Heeding the call from artist Charles Dana Gibson to “Draw 'til it hurts,” hundreds of leading American artists galvanized public interest in the Great War (1914–1918). Although the United States participated as a direct combatant in World War I from 1917 to 1918, the riveting posters, cartoons, fine art prints, and drawings on display chronicle this massive international conflict from its onset through its aftermath.
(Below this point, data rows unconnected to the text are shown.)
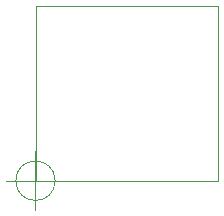
<source format=gbr>
%TF.GenerationSoftware,KiCad,Pcbnew,(6.0.0)*%
%TF.CreationDate,2022-02-12T15:45:29+01:00*%
%TF.ProjectId,ISPConverter,49535043-6f6e-4766-9572-7465722e6b69,rev?*%
%TF.SameCoordinates,Original*%
%TF.FileFunction,Profile,NP*%
%FSLAX46Y46*%
G04 Gerber Fmt 4.6, Leading zero omitted, Abs format (unit mm)*
G04 Created by KiCad (PCBNEW (6.0.0)) date 2022-02-12 15:45:29*
%MOMM*%
%LPD*%
G01*
G04 APERTURE LIST*
%TA.AperFunction,Profile*%
%ADD10C,0.100000*%
%TD*%
G04 APERTURE END LIST*
D10*
X128869866Y-99060000D02*
G75*
G03*
X128869866Y-99060000I-1666666J0D01*
G01*
X124703200Y-99060000D02*
X129703200Y-99060000D01*
X127203200Y-96560000D02*
X127203200Y-101560000D01*
X127228600Y-84226400D02*
X142646400Y-84226400D01*
X142646400Y-84226400D02*
X142646400Y-99060000D01*
X142646400Y-99060000D02*
X127228600Y-99060000D01*
X127228600Y-99060000D02*
X127228600Y-84226400D01*
M02*

</source>
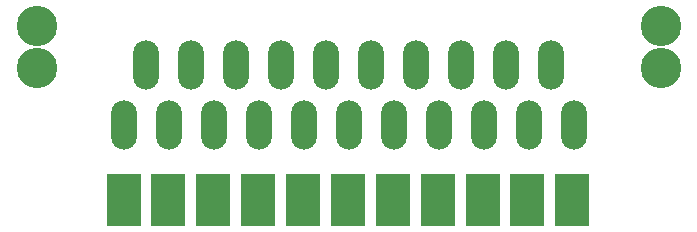
<source format=gbs>
G04 #@! TF.GenerationSoftware,KiCad,Pcbnew,(5.1.0)-1*
G04 #@! TF.CreationDate,2019-08-12T14:02:23-04:00*
G04 #@! TF.ProjectId,JP21M_to_EUROF,4a503231-4d5f-4746-9f5f-4555524f462e,rev?*
G04 #@! TF.SameCoordinates,Original*
G04 #@! TF.FileFunction,Soldermask,Bot*
G04 #@! TF.FilePolarity,Negative*
%FSLAX46Y46*%
G04 Gerber Fmt 4.6, Leading zero omitted, Abs format (unit mm)*
G04 Created by KiCad (PCBNEW (5.1.0)-1) date 2019-08-12 14:02:23*
%MOMM*%
%LPD*%
G04 APERTURE LIST*
%ADD10C,3.422600*%
%ADD11O,2.184400X4.165600*%
%ADD12R,2.900000X4.400000*%
G04 APERTURE END LIST*
D10*
X160216000Y-77048000D03*
X160216000Y-80604000D03*
X107384000Y-77048000D03*
X107384000Y-80604000D03*
D11*
X152850000Y-85430000D03*
X150945000Y-80350000D03*
X149040000Y-85430000D03*
X147135000Y-80350000D03*
X145230000Y-85430000D03*
X143325000Y-80350000D03*
X141420000Y-85430000D03*
X139515000Y-80350000D03*
X137610000Y-85430000D03*
X135705000Y-80350000D03*
X133800000Y-85430000D03*
X131895000Y-80350000D03*
X129990000Y-85430000D03*
X128085000Y-80350000D03*
X126180000Y-85430000D03*
X124275000Y-80350000D03*
X122370000Y-85430000D03*
X120465000Y-80350000D03*
X118560000Y-85430000D03*
X116655000Y-80350000D03*
X114750000Y-85430000D03*
D12*
X152725000Y-91850000D03*
X148925000Y-91850000D03*
X145125000Y-91850000D03*
X141325000Y-91850000D03*
X137525000Y-91850000D03*
X133725000Y-91850000D03*
X129925000Y-91850000D03*
X126125000Y-91850000D03*
X122325000Y-91850000D03*
X118525000Y-91850000D03*
X114725000Y-91850000D03*
M02*

</source>
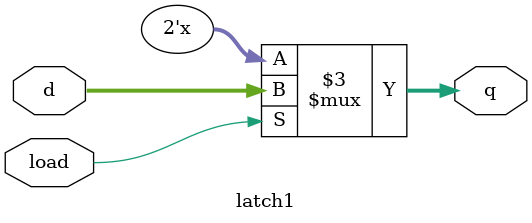
<source format=v>
module latch1(load, d,q);
  input load;
  input[1:0] d;
  output[1:0] q;

  reg[1:0] q;
  
  always @(load or d)
    begin
      if (load)
        q = d;
    end
endmodule

</source>
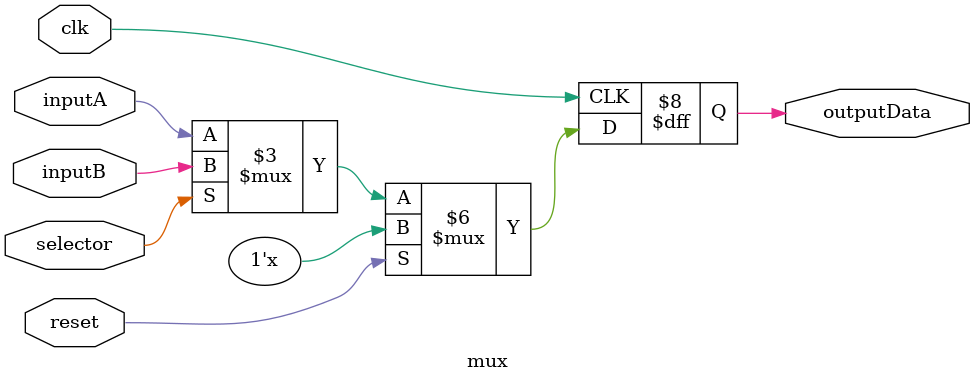
<source format=v>
`timescale 1ns / 1ps

module mux(
    input clk, 
    input reset,
    
    input inputA,
    input inputB,
    input selector,
    output reg outputData
    );
    
    always @(posedge clk)
    //Select data in Mux
    //Output
        //outputData
    begin
        if(reset)
        begin
            outputData <= 32'hXXXXXXXX;
        end
        else
        begin
            if (selector)
            begin
                outputData <= inputB;
            end
            else
            begin
                outputData <= inputA;
            end
        end
    end
    
    
endmodule

</source>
Gibson, a preeminent illustrator, led the federal government's Division of Pictorial Publicity, a unit of the Committee on Public Information. The Division focused on promoting recruitment, bond drives, home front service, troop support, and camp libraries. Many images advocated for American involvement in the war and others encouraged hatred of the German enemy. In less than two years, the Division's 300 artists produced more than 1,400 designs, including some 700 posters.
The works chosen for this exhibition reflect the focus of wartime art on patriotic and propaganda messages—by government-supported as well as independent and commercial artists. They include James Montgomery Flagg (best known for his portrayal of Uncle Sam), Wladyslaw Benda, George Bellows, Joseph Pennell, and William Allen Rogers. In contrast, such artists as Maurice Becker, Kerr Eby, and Samuel J. Woolf, drew on their personal experiences to depict military scenes on the front lines as well as the traumatic treatment of conscientious objectors. And finally, cartoonists offered both scathing criticism and gentle humor, as shown in Bud Fisher's comic strip Mutt and Jeff.
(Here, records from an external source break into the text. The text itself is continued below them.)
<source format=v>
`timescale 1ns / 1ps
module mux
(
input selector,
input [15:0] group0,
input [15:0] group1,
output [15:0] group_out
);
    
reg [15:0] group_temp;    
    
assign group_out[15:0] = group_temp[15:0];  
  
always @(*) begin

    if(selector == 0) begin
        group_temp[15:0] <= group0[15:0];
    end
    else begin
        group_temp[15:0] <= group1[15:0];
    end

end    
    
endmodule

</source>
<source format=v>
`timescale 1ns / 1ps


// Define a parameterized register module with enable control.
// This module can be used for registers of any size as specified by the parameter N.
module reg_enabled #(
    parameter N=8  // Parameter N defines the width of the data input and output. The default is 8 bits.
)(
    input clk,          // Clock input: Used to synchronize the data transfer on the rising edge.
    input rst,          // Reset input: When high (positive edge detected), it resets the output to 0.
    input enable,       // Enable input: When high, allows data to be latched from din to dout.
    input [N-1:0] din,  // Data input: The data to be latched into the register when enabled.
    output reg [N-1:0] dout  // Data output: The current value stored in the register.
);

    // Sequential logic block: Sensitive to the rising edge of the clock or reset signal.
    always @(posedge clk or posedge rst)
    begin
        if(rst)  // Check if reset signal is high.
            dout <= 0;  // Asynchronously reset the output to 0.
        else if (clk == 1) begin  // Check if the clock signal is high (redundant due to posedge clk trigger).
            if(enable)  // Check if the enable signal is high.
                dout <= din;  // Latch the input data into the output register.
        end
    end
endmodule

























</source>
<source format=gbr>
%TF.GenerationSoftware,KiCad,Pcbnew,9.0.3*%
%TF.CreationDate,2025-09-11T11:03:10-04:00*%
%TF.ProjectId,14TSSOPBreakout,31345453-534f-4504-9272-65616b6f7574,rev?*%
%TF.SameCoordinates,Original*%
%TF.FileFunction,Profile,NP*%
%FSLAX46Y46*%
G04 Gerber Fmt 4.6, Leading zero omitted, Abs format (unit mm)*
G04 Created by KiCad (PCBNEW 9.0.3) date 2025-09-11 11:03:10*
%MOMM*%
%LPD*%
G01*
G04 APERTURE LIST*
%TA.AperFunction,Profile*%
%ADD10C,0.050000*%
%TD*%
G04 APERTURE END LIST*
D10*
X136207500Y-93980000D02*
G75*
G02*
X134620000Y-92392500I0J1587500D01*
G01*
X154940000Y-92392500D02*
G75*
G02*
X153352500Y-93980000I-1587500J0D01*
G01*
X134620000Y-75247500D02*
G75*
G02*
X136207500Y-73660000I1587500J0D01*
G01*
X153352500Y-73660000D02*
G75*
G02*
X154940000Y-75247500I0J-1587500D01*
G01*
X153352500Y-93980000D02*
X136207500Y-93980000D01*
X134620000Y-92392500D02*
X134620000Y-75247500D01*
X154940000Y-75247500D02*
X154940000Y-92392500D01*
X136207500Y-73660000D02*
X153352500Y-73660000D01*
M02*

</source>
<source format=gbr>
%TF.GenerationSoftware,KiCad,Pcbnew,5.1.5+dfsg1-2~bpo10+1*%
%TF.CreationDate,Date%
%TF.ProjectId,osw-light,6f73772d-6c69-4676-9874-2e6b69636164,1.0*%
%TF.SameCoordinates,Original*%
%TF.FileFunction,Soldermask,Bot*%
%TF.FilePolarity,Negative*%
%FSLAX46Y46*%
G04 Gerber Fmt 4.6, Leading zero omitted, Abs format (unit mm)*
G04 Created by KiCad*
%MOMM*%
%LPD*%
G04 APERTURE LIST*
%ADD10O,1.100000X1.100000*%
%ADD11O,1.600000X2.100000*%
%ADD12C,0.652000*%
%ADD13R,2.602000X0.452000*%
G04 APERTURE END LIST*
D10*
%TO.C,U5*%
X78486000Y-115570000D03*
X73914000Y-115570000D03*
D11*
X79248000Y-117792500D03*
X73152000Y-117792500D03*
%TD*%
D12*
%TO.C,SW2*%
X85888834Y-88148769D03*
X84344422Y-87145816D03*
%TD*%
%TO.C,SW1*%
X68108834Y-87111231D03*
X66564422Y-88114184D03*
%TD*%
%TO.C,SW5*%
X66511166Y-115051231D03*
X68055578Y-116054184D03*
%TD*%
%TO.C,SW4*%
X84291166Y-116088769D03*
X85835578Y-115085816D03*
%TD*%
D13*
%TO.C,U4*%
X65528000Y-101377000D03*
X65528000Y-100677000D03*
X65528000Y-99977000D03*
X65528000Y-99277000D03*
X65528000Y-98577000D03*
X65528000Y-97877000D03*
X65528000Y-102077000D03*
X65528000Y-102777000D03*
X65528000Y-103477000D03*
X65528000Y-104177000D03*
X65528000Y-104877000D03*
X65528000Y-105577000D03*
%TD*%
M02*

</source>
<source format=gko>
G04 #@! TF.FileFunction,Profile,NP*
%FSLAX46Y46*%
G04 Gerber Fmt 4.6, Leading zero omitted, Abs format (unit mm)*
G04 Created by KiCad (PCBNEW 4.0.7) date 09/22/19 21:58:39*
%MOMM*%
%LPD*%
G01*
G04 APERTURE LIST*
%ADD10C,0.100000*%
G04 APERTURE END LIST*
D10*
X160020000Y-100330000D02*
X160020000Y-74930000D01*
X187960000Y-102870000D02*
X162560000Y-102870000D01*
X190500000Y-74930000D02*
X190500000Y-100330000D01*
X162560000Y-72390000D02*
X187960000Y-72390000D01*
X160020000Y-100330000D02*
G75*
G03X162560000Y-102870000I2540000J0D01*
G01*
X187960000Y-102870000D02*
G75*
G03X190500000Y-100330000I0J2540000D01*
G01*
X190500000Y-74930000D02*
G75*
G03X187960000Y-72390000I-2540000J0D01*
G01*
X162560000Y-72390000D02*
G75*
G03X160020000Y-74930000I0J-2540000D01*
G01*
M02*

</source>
Photography also provided essential communication during the First World War. The selected images detail the service of soldiers, nurses, journalists, and factory workers from the home front to the trenches. American Red Cross photographs by Lewis Hine and others employ artful documentation to capture the challenges of recovery and rebuilding in Europe after the devastation of war.
All works in the exhibition are from the collections of the Prints and Photographs Division.